=== ABOUT THIS TASK ===
Copy, from the data below, each line that has the word "disparaît".

(Collected data)
--- --- ---
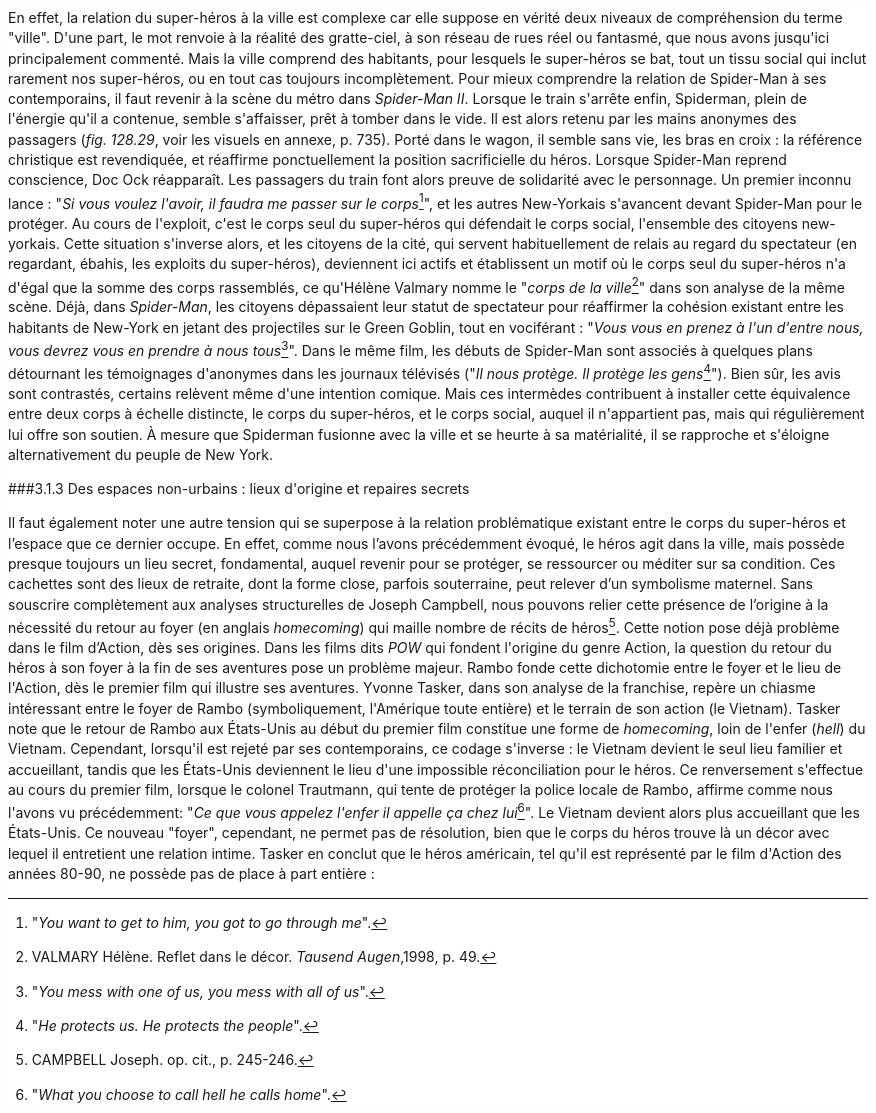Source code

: En effet, la relation du super-héros à la ville est complexe car elle suppose en vérité deux niveaux de compréhension du terme "ville". D'une part, le mot renvoie à la réalité des gratte-ciel, à son réseau de rues réel ou fantasmé, que nous avons jusqu'ici principalement commenté. Mais la ville comprend des habitants, pour lesquels le super-héros se bat,
tout un tissu social qui inclut rarement nos super-héros, ou en tout cas toujours incomplètement. Pour mieux comprendre la relation de Spider-Man à ses contemporains, il faut revenir à la scène du métro dans *Spider-Man II*. Lorsque le train s'arrête enfin, Spiderman, plein de l'énergie qu'il a contenue, semble s'affaisser, prêt à tomber dans le vide. Il est alors retenu par les mains anonymes des passagers (*fig. 128.29*, voir les visuels en annexe, p. 735). Porté dans le wagon, il semble sans vie, les bras en croix : la référence christique est revendiquée, et réaffirme ponctuellement la position sacrificielle du héros. Lorsque Spider-Man reprend conscience, Doc Ock réapparaît. Les passagers du train font alors preuve de solidarité avec le personnage. Un premier inconnu lance : "*Si vous voulez l'avoir, il faudra me passer sur le corps*[^893]", et les autres New-Yorkais s'avancent devant
Spider-Man pour le protéger. Au cours de l'exploit, c'est le corps seul du super-héros qui défendait le corps social, l'ensemble des citoyens new-yorkais. Cette situation s'inverse alors, et les citoyens de la cité, qui servent habituellement de relais au regard du spectateur (en regardant, ébahis, les exploits du super-héros), deviennent ici actifs et établissent un motif où le corps seul du super-héros n'a d'égal que la somme des corps rassemblés, ce qu'Hélène Valmary nomme le "*corps de la ville*[^894]" dans son analyse de la même scène. Déjà, dans *Spider-Man*, les citoyens dépassaient leur statut de spectateur pour
réaffirmer la cohésion existant entre les habitants de New-York en jetant des projectiles sur le Green Goblin, tout en vociférant : "*Vous vous en prenez à l'un d'entre nous, vous devrez vous en prendre à nous tous*[^895]". Dans le même film, les débuts de Spider-Man sont associés
à quelques plans détournant les témoignages d'anonymes dans les journaux télévisés ("*Il nous protège. Il protège les gens*[^896]"). Bien sûr, les avis sont contrastés, certains relèvent même d'une intention comique. Mais ces intermèdes contribuent à installer cette équivalence
entre deux corps à échelle distincte, le corps du super-héros, et le corps social, auquel il n'appartient pas, mais qui régulièrement lui offre son soutien. À mesure que Spiderman fusionne avec la ville et se heurte à sa matérialité, il se rapproche et s'éloigne alternativement du peuple de New York.

###3.1.3 Des espaces non-urbains : lieux d'origine et repaires secrets

Il faut également noter une autre tension qui se superpose à la relation problématique existant entre le corps du super-héros et l’espace que ce dernier occupe. En effet, comme nous l’avons précédemment évoqué, le héros agit dans la ville, mais possède presque toujours un lieu secret, fondamental, auquel revenir pour se protéger, se ressourcer ou méditer sur sa condition. Ces cachettes sont des lieux de retraite, dont la forme close, parfois souterraine, peut relever d’un symbolisme maternel. Sans souscrire complètement aux analyses structurelles de Joseph Campbell, nous pouvons relier cette présence de l’origine à la nécessité du retour au foyer (en anglais *homecoming*) qui maille nombre de récits de héros[^897]. Cette notion pose déjà problème dans le film d’Action, dès ses origines. Dans les films dits *POW* qui fondent l'origine du genre Action, la question du retour du héros à son foyer à la fin de ses
aventures pose un problème majeur. Rambo fonde cette dichotomie entre le foyer et le lieu de l'Action, dès le premier film qui illustre ses aventures. Yvonne Tasker, dans son analyse de la franchise, repère un chiasme intéressant entre le foyer de Rambo (symboliquement, l'Amérique
toute entière) et le terrain de son action (le Vietnam). Tasker note que le retour de Rambo aux États-Unis au début du premier film constitue une forme de *homecoming*, loin de l'enfer (*hell*) du Vietnam. Cependant, lorsqu'il est rejeté par ses contemporains, ce codage s'inverse : le Vietnam devient le seul lieu familier et accueillant, tandis que les États-Unis deviennent le lieu d'une impossible réconciliation pour le héros. Ce renversement s'effectue au cours du premier film, lorsque le colonel Trautmann, qui tente de protéger la police locale de Rambo, affirme comme nous l'avons vu précédemment: "*Ce que vous appelez l'enfer il appelle ça chez lui*[^898]". Le Vietnam devient alors plus accueillant que les États-Unis. Ce nouveau "foyer", cependant, ne permet pas de résolution, bien que le corps du héros trouve là un décor avec lequel il entretient une relation intime. Tasker en conclut que le héros américain, tel qu'il est représenté par le film d'Action des années 80-90, ne possède pas de place à part entière :


[^886]: AMIEL Vincent, COUTÉ Pascal. op. cit., p. 105.
[^887]: Nous avons également commenté cet état du corps dans le même chapitre, en mettant l'accent sur les gros plans alors pratiqués sur le corps de Spiderman, révélant un muscle "véritable" sous la peau numérique du héros. Il s'agit cette fois encore de rendre tangible un corps qui sans cela resterait à l'état d'avatar numérique.
[^888]: De fait, les églises et cathédrales gothiques ne comportaient qu'assez peu de gargouilles ; cet emblème féodal est aujourd'hui associé au gothique en raison de son utilisation fréquente dans les restaurations de bâtiments gothiques réalisées à la fin du XIX<sup>e</sup> siècle. Viollet-Le-Duc a ainsi ajouté des gargouilles à Notre-Dame qui n'en possédait pas à l'origine (*fig. 131*).
[^889]: Nous le retrouvons également dans les parodies, notamment *Superhero Movie*, où un super-héros, sommé d'expliquer sa position par un autre personnage répond : "*Je regarde la ville d'un air sérieux...en position accroupie*" ("*I'm looking seriously over the city...in a squatting position*").
[^890]: "*a* *magistral gaze upon a known and controlled urban landscape*" in BUKATMAN Scott. *Matters of Gravity.* op. cit., p. 188.
[^891]: Notons également que dans les deux cas, le drame se produit à l'articulation exacte entre le monde du spectacle (qu'il s'agisse d'opéra ou de match de catch) et la "réalité" telle qu'elle est retranscrite par le récit.
[^892]: Ce qualificatif pourrait se discuter dans le cas de la Forteresse de la Solitude, générée à partir d'un cristal que Jor-El a donné à son fils avant de l'envoyer sur Terre. Formellement cependant, le glacier ainsi généré évoque un paysage naturel.
[^893]: "*You* *want to get to him, you got to go through me*".
[^894]: VALMARY Hélène. Reflet dans le décor. *Tausend Augen*,1998, p. 49.
[^895]: "*You* *mess with one of us, you mess with all of us*".
[^896]: "*He* *protects us. He protects the people*".
[^897]: CAMPBELL Joseph. op. cit., p. 245-246.
[^898]: "*What* *you choose to call hell he calls home*".
[^899]: "*The* *films discussed here can be seen to repeatedly pose a question: is there a place for the muscular hero in America? Just as often, we find that neither America's urban nor rural society has a place for the hero*", in TASKER Yvonne. *Spectacular Bodies.* op. cit., p. 98.
[^900]: Nous avons vu que dans certains cas, le corps de l'acteur disparaît derrière l'effet spécial, quand ce n'est pas le personnage tout entier qui naît d'une matière numérique : il en va ainsi de Hulk et de The Abomination dans la dernière version de *Hulk*.
[^901]: *The Making of 'Superman the Movie'*, réalisation : Iain Johnstone, 1980.
[^902]: Hélène Valmary commente ainsi : "*là où le décor manque, le corps est là*", et produit une analyse de la même scène, VALMARY Hélène. Reflet dans le décor. op. cit., p. 46-49.
[^903]: Nous reparlerons du lien entre Action et film de super-héros : le film de super-héros comporte des scènes d'Action, mais ne peut être totalement assimilé au genre. L'existence de la mythologie des comics apporte une fort composante mélodramatique qui le sépare de l'Action, davantage monothématique.
[^904]: KLEIN Alan M. *Little Big Men. Bodybuilding Subculture and Gender Construction*. 1993, p. 8.
[^905]: HOQUET Thierry. op. cit., p. 5.
[^906]: L'histoire de ces homme forts est notamment racontée par Edmond Desbonnet, fondateur du culturisme en France à la fin du XIX<sup>e</sup> siècle, dans un ouvrage consacré à l'histoire de la discipline. Les hommes forts s'identifient dès cette époque par une pratique soutenue, et une mythologisation de leur figure par le biais du surnom ; il est ainsi question du "Taureau de la Gironde", du "Colosse de la Loire" ou encore "d'Auguste le boucher" ; cf. DESBONNET Edmond. *Les Rois de la force, histoire de tous les hommes forts depuis les temps anciens jusqu'à nos jours*. 1911.
[^907]: HAVER Gianni, MEYER Michaël. op. cit., p. 161.
[^908]: HOQUET Thierry. op. cit., p. 5.
[^909]: Il s'agit d'un maquillage, car l'acteur est bel et bien de race blanche. Nous ne pouvons pas parler de *blackface* ici, car la couleur de la peau est d'un noir d'encre. Cependant, Wagner entretient une relation proche avec Storm, une mutante Afro-Américaine.
[^910]: HOQUET Thierry. op. cit., p. 5.
[^911]: Susan Bordo note que le soulignement des parties génitales masculines par le vêtement a constitué une norme, jusqu'à l'apparition des pantalons au XVIII<sup>e</sup> siècle. Avant l'apparition des vêtements dissimulant l'anatomie, le corps masculin se construisait donc par la révélation de ses attributs, contrairement au corps féminin, caché sous des robes amples, relevant alors de l'artifice ; cf. BORDO Susan. op. cit., p. 26.
[^912]: CALVO David. Hyper Elastomer. *Tausend Augen*, 2007, p. 29-33.
[^913]: Nous pensons ici à la dernière scène de *Spider-Man II*, où le super-héros, après son combat contre Doc Ock, ne possède plus qu'un haillon, à peine retenu par un reste de masque ; c'est d'ailleurs de cette façon que Mary Jane apprend la double identité de Peter Parker.
[^914]: Ce problème existe par ailleurs dans les films d'Action. Il est intéressant que ces costumes, censés augmenter les pouvoirs des héros, représentent pour l'acteur une forme de souffrance. *Robocop* est une illustration de ce phénomène : alors que le héros semble se mouvoir aisément à l'écran, l'acteur Peter Weller a vécu un véritable calvaire au cours du tournage à cause du port du costume.
[^915]: Nous centrons ici l'analyse sur les films les plus importants de notre corpus, mais il doit être mentionné que cette réflexivité pratiquée à l'endroit du costume est de plus en plus fréquente dans les films de super-héros, notamment dans *The Incredibles* et dans *Kick-Ass*. Dans le premier, la scientifique qui fabrique les costumes de la famille Incredible ironise sur la fonctionnalité de la cape, source d'accidents pour de nombreux super-héros. Dans le second, la cape disparaît rapidement, lorsque le héros en devenir essaie son costume devant son miroir - il le regrettera en entendant ses amis s'extasier sur la cape de son concurrent.
[^916]: HAVER Gianni, MEYER Michaël. op. cit., p. 165.
[^917]: "*like* *the being who wears it, the superhero costume is, by definition, an impossible object. It cannot exist*", in CHABON Michael. Secret Skin, an essay in unitard theory \[ en ligne \]. The New Yorker. 10 mars 2008.
[^918]: L'adamantium est un métal imaginaire, d'abord apparu dans les pages des fascicules Marvel. Indestructible, l'alliage forme la base du squelette artificiel greffé sur les os de Wolverine.
[^919]: "*a* *superhero's costume is constructed not of fabric, foam rubber or adamantium but of halftone dots, Pantone colors values, inked containement lines, and all the cartoonist's sleight of hand*", in CHABON Michael. Secret Skin, an essay in unitard theory. op. cit.
[^920]: C'est un usage des effets spéciaux qui n'est pas isolé : Michele Pierson, dans son étude des effets spéciaux dans les années 90, note que la fin de la décennie a vu éclore une série de films à l'esthétique volontairement "*low-tech*" (*Escape from L. A.*) ou kitsch (*Mars Attacks!*), tout en étant soutenus par la technologie informatique ; in PIERSON Michele. CGI Effects in Hollywood. Science-Fiction Cinema 1989-95: The Wonder Years. *Screen*, 1999, p. 175.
--- --- ---
=== EXPECTED ANSWER ===
[^900]: Nous avons vu que dans certains cas, le corps de l'acteur disparaît derrière l'effet spécial, quand ce n'est pas le personnage tout entier qui naît d'une matière numérique : il en va ainsi de Hulk et de The Abomination dans la dernière version de *Hulk*.
[^915]: Nous centrons ici l'analyse sur les films les plus importants de notre corpus, mais il doit être mentionné que cette réflexivité pratiquée à l'endroit du costume est de plus en plus fréquente dans les films de super-héros, notamment dans *The Incredibles* et dans *Kick-Ass*. Dans le premier, la scientifique qui fabrique les costumes de la famille Incredible ironise sur la fonctionnalité de la cape, source d'accidents pour de nombreux super-héros. Dans le second, la cape disparaît rapidement, lorsque le héros en devenir essaie son costume devant son miroir - il le regrettera en entendant ses amis s'extasier sur la cape de son concurrent.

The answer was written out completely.